EXPLANATORY NOTE/DEREGISTRATION OF SECURITIES

Vaccinex, Inc., a Delaware corporation (“Vaccinex” or the “Company”), is filing these post-effective amendments (the “Post-Effective Amendments”) to the following Registration Statements on Form S-8 (the “Registration Statements”), which have been previously filed with the Securities and Exchange Commission (the “SEC”), to deregister any and all shares of the Company’s common stock, par value $0.0001 per share (the “Common Stock”), registered but unsold or otherwise unissued under each such Registration Statement as of the date hereof:

 

  1.

Registration Statement No.  333-226964, filed with the SEC on August 21, 2018, registering 1,923 shares of Common Stock originally issuable under the Vaccinex, Inc. 2001 Employee Equity Plan and the Vaccinex, Inc. 2011 Employee Equity Plan, and 2,024 shares of Common Stock issuable under the Vaccinex, Inc. 2018 Omnibus Incentive Plan (the “2018 Plan”).

 

  2.

Registration Statement No.  333-279307, filed with the SEC on May 10, 2024, registering 84,503 shares of Common Stock issuable under the 2018 Plan.

The share numbers set forth in item 1 above reflect (i) a 1-for-15 reverse stock split of Common Stock that became effective on September 25, 2023 and (ii) a 1-for-14 reverse stock split of Common Stock that became effective on February 19, 2024.

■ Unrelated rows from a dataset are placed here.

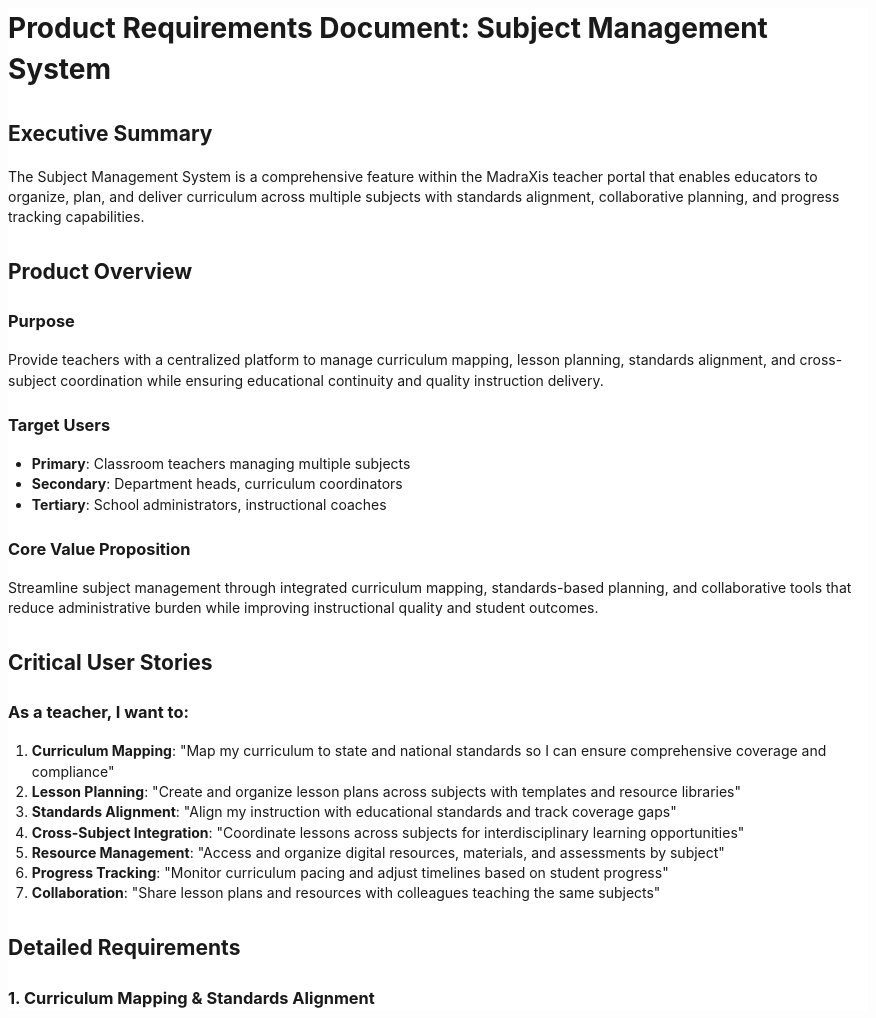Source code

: # Product Requirements Document: Subject Management System

## Executive Summary

The Subject Management System is a comprehensive feature within the MadraXis teacher portal that enables educators to organize, plan, and deliver curriculum across multiple subjects with standards alignment, collaborative planning, and progress tracking capabilities.

## Product Overview

### Purpose
Provide teachers with a centralized platform to manage curriculum mapping, lesson planning, standards alignment, and cross-subject coordination while ensuring educational continuity and quality instruction delivery.

### Target Users
- **Primary**: Classroom teachers managing multiple subjects
- **Secondary**: Department heads, curriculum coordinators
- **Tertiary**: School administrators, instructional coaches

### Core Value Proposition
Streamline subject management through integrated curriculum mapping, standards-based planning, and collaborative tools that reduce administrative burden while improving instructional quality and student outcomes.

## Critical User Stories

### As a teacher, I want to:
1. **Curriculum Mapping**: "Map my curriculum to state and national standards so I can ensure comprehensive coverage and compliance"
2. **Lesson Planning**: "Create and organize lesson plans across subjects with templates and resource libraries"
3. **Standards Alignment**: "Align my instruction with educational standards and track coverage gaps"
4. **Cross-Subject Integration**: "Coordinate lessons across subjects for interdisciplinary learning opportunities"
5. **Resource Management**: "Access and organize digital resources, materials, and assessments by subject"
6. **Progress Tracking**: "Monitor curriculum pacing and adjust timelines based on student progress"
7. **Collaboration**: "Share lesson plans and resources with colleagues teaching the same subjects"

## Detailed Requirements

### 1. Curriculum Mapping & Standards Alignment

This filing is made pursuant to an undertaking made by the Company in each Registration Statement to remove from registration by means of a post-effective amendment any securities that had been registered for issuance but remain unsold at the termination of each offering. The Company, by filing these Post-Effective Amendments, hereby terminates the effectiveness of the Registration Statements and removes from registration any and all securities registered but unsold or otherwise unissued under the Registration Statements as of the date hereof.


SIGNATURES

Pursuant to the requirements of the Securities Act of 1933, the Registrant certifies that it has reasonable grounds to believe that it meets all of the requirements for filing on Form S-8 and has duly caused these Post-Effective Amendments to be signed on its behalf by the undersigned, thereunto duly authorized, in the City of Rochester, State of New York, on March 25, 2025.

 

Vaccinex, Inc.
By:   /s/ Maurice Zauderer
  Maurice Zauderer
  Chief Executive Officer

No other person is required to sign these Post-Effective Amendments in reliance upon Rule 478 under the Securities Act of 1933.